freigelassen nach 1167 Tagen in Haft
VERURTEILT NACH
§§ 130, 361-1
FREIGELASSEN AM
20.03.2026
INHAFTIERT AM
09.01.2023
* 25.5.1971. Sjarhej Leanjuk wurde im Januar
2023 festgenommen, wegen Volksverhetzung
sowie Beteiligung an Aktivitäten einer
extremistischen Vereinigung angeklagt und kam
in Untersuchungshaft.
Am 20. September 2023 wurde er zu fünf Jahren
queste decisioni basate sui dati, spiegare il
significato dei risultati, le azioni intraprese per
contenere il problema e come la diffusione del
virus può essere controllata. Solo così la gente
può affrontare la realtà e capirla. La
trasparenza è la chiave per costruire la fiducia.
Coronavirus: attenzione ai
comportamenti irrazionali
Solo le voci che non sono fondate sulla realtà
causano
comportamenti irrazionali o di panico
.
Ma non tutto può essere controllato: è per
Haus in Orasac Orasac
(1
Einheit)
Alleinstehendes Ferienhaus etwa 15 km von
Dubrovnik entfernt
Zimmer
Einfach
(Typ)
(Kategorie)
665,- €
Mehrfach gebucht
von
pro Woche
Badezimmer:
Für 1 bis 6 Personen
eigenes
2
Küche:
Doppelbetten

——————

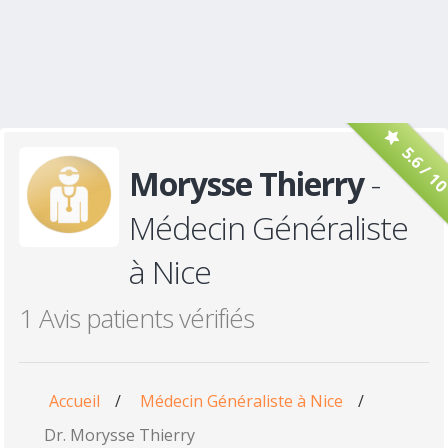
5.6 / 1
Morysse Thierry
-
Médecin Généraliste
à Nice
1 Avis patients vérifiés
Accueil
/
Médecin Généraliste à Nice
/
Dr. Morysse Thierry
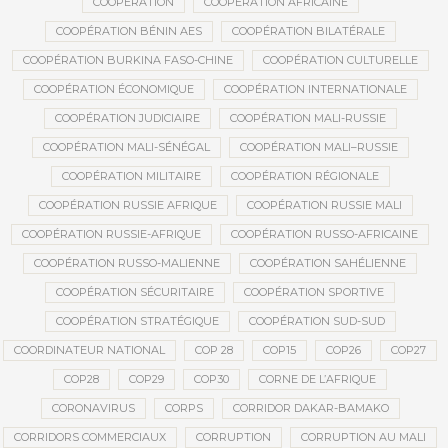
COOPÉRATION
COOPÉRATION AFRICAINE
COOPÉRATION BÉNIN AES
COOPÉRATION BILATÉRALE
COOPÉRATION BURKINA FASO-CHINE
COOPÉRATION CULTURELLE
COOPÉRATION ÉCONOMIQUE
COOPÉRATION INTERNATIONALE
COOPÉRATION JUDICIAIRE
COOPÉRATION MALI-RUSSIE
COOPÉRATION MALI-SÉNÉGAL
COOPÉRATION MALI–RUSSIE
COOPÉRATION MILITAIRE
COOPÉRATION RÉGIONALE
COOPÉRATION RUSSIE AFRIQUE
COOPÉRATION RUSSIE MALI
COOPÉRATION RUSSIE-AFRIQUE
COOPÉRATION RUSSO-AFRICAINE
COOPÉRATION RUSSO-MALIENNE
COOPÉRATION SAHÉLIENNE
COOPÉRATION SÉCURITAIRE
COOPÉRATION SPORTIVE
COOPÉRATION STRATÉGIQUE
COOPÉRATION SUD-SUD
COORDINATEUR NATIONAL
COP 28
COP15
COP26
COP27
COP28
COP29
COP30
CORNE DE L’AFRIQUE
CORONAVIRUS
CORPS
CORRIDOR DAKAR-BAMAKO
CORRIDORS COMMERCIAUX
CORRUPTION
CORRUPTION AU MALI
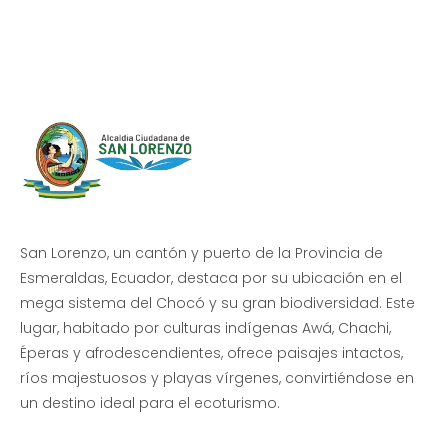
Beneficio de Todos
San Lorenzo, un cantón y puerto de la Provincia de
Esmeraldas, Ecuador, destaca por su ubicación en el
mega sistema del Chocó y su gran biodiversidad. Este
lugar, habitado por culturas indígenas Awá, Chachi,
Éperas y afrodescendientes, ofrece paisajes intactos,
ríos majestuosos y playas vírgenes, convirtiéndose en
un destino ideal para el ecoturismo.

——————

YOUR INSTRUCTIONS -
What's needed is an exact copy of the records above from the line containing "CORRUPTION AU MALI" down to the line containing "un destino ideal para el ecoturismo.", both included, without any pictures.

YOUR RESPONSE -
CORRUPTION AU MALI
Beneficio de Todos
San Lorenzo, un cantón y puerto de la Provincia de
Esmeraldas, Ecuador, destaca por su ubicación en el
mega sistema del Chocó y su gran biodiversidad. Este
lugar, habitado por culturas indígenas Awá, Chachi,
Éperas y afrodescendientes, ofrece paisajes intactos,
ríos majestuosos y playas vírgenes, convirtiéndose en
un destino ideal para el ecoturismo.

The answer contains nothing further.